Film festivals are a trip. You often have to buy tickets in advance, and if you didn't have the foresight to do that days in advance for a hot film, you have to stand in line for "rush" tickets. It somewhat demeaning, but reminds me of yet another verymarkmccormick film and theater-going rule (I must compile these soon): I have never NOT seen something for lack of a ticket beforehand. If you want to see something, even if it were the hottest, hottest possible show you can imagine, like if, for example, Rufus Wainwright decided to do a three evening set called Just Joni, Just Sondheim, Just Barbra, at, say, The Plush Room (if it existed anymore, which it doesn't, which is sad), and IF for some reason you didn't buy tickets to all three, because, for example, maybe you were away in a third world country, in a village without Internet access for a year, well, you could JUST SHOW UP and SOMETHING would happen to get you in. You have to get there early and sometimes pay top dollar, but what is money for, if not culture (and hair treatments apparently, but more on that later, Miss Lee). Anyway, the only time my "just show up" rule has failed me was once in London to see Alan Bennett's Lady in the Van with Dame Maggie Smith. I was something like eighth in line, for cancellations, and the first seven got it. I was stricken. It took me years to get over that.

Anyway, to make a short story longer, I'm just saying, we stood in the "rush" line and got in.

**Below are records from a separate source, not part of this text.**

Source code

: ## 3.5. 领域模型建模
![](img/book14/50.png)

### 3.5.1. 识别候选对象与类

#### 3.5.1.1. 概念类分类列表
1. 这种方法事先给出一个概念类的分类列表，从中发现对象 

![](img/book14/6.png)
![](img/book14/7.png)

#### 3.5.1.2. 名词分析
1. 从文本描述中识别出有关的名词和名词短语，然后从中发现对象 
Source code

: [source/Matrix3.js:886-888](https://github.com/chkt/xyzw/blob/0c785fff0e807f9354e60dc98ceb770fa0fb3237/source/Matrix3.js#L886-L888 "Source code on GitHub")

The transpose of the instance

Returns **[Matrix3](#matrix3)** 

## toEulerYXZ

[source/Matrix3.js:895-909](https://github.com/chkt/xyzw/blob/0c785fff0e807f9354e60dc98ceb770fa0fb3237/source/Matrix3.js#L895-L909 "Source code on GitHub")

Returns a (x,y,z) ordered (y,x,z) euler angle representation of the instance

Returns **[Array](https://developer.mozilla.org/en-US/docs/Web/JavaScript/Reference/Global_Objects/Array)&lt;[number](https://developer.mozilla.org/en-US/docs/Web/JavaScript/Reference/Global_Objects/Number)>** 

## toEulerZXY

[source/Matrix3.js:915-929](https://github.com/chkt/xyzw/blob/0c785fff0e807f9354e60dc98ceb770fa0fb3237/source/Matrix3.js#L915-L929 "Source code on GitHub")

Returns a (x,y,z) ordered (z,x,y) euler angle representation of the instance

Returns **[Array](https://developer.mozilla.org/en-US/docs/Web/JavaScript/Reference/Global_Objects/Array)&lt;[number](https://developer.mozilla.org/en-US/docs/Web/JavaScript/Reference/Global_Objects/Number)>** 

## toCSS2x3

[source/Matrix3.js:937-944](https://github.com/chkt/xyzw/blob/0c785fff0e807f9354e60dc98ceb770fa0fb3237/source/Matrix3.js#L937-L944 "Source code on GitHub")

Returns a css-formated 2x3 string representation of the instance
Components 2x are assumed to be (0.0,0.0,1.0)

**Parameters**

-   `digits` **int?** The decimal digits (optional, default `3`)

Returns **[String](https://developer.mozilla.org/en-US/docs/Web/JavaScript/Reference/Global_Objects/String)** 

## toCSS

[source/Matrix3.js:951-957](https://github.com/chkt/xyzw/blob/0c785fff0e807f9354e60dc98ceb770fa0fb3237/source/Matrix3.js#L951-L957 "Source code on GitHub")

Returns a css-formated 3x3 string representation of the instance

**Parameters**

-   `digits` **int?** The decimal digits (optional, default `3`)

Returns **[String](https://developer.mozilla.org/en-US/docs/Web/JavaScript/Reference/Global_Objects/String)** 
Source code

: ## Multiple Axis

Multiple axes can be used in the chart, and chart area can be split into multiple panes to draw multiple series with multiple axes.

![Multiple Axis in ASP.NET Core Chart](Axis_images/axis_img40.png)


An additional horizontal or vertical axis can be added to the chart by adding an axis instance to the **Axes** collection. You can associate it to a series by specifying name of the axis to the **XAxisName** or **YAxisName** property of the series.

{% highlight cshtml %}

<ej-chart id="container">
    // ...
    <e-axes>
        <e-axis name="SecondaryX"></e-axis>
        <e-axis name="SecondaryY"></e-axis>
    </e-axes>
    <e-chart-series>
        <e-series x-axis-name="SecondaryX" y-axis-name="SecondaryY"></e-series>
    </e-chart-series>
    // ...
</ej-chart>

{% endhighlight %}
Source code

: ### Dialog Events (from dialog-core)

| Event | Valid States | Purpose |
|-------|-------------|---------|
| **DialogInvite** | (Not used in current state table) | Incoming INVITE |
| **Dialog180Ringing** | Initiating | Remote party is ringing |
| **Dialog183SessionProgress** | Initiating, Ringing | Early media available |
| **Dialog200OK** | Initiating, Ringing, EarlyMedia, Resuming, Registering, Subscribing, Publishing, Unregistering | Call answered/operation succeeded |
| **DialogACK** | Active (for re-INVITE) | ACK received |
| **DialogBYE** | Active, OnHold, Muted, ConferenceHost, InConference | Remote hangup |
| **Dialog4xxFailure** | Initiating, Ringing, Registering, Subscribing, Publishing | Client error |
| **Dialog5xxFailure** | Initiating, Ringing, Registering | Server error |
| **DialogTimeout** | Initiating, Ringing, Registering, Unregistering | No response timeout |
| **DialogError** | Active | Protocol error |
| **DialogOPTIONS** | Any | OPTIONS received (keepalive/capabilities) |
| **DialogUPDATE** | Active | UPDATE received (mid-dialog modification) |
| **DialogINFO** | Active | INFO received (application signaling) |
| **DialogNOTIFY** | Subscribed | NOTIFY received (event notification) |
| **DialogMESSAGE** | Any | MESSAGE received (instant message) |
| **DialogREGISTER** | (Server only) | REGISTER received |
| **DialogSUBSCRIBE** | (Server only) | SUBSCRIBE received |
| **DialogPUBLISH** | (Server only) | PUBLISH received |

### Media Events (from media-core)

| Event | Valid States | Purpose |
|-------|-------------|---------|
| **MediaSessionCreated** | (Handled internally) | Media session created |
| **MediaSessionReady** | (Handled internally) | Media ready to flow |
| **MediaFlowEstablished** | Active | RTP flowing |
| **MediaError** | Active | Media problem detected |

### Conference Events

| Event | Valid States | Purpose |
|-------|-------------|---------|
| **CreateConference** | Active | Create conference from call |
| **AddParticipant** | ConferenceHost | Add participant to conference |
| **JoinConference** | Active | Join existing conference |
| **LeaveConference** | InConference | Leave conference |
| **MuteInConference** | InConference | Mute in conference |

Rush lines can be good. You can catch up on your reading or get to know things about your friends as you stand there in bone chilling San Francisco wind, making conversation to stay warm. I learned these two things. Jane's hair treatment--she gets it straightened to fabulous effect, both visual and tactile--costs $550, and she has to have it done twice a year. I swear I don't think I even spend that much money on shoes. Maybe. No, definitely not. And Kristina once smuggled a bunch of money into some foreign country. Okay it was barely over the maximum amount, and it was for work, but still: glamorous. If we hadn't stood in line, I would not know these things.

Enough about that: on to weightier subjects. This is really a mini-review with a lot of fluff above, because this movie may not get wide distribution. But I'll make my comments general: the best kind of art experience, I've discovered, is one that mixes at least two art forms--musical theater for example, or a dramatic reading of a poem, or a prose poem for that matter (more accessible than a poem), or even a photograph with a strong narrative, a painting with some text, a dance that tells a story--you get my drift.

Brick Lane works as about three different art forms. As a film it is engaging, with a good plot, likable characters, good actors. It's the story of a Bangladeshi woman who moves to a drab street in London, Brick Lane, for an arranged marriage. It is a loveless marriage, but she endures; she misses her sister terribly, and they have an active correspondence over many, many years. Her sister's life, though wildly unpredictable, is at least full of romance and adventure. Still, her sister pines for an idyllic youth that she remembers as being full of laughter and natural beauty. Her memory edits out the poverty, death, and uncertainty that represented life in her Bangladeshi village. Her husband is feckless at best, and when he loses his job, she starts sewing to make ends meet. She meets a dashing young man who wakes her up sexually and politically, but who ultimately objectifies her ("you are the real thing: a simple girl from the village"--though she is no girl and clearly not simple). But to my point about genre-mixing, the film succeeds, because it has all the elements of a well-crafted film, but it is cinemagraphically magical--stunningly shot, especially the scenes in Bangladesh. And at times it morphs into poetry--the flashback scenes, the letters between sisters, an unlikely scene of a woman in a sari making a snow angel.

I loved this movie for the acting and the look of it, and how it worked as poetry and pure cinematography. Yes, it was sad but satisfyingly redemptive. I would say that every single character grows in some small way, as does each strand of Jane's hair, inspiring this haiku:

Jane's black locks
Shining in the rush line wind
Five Fifty??
See, even a blog entry can be two genres at once!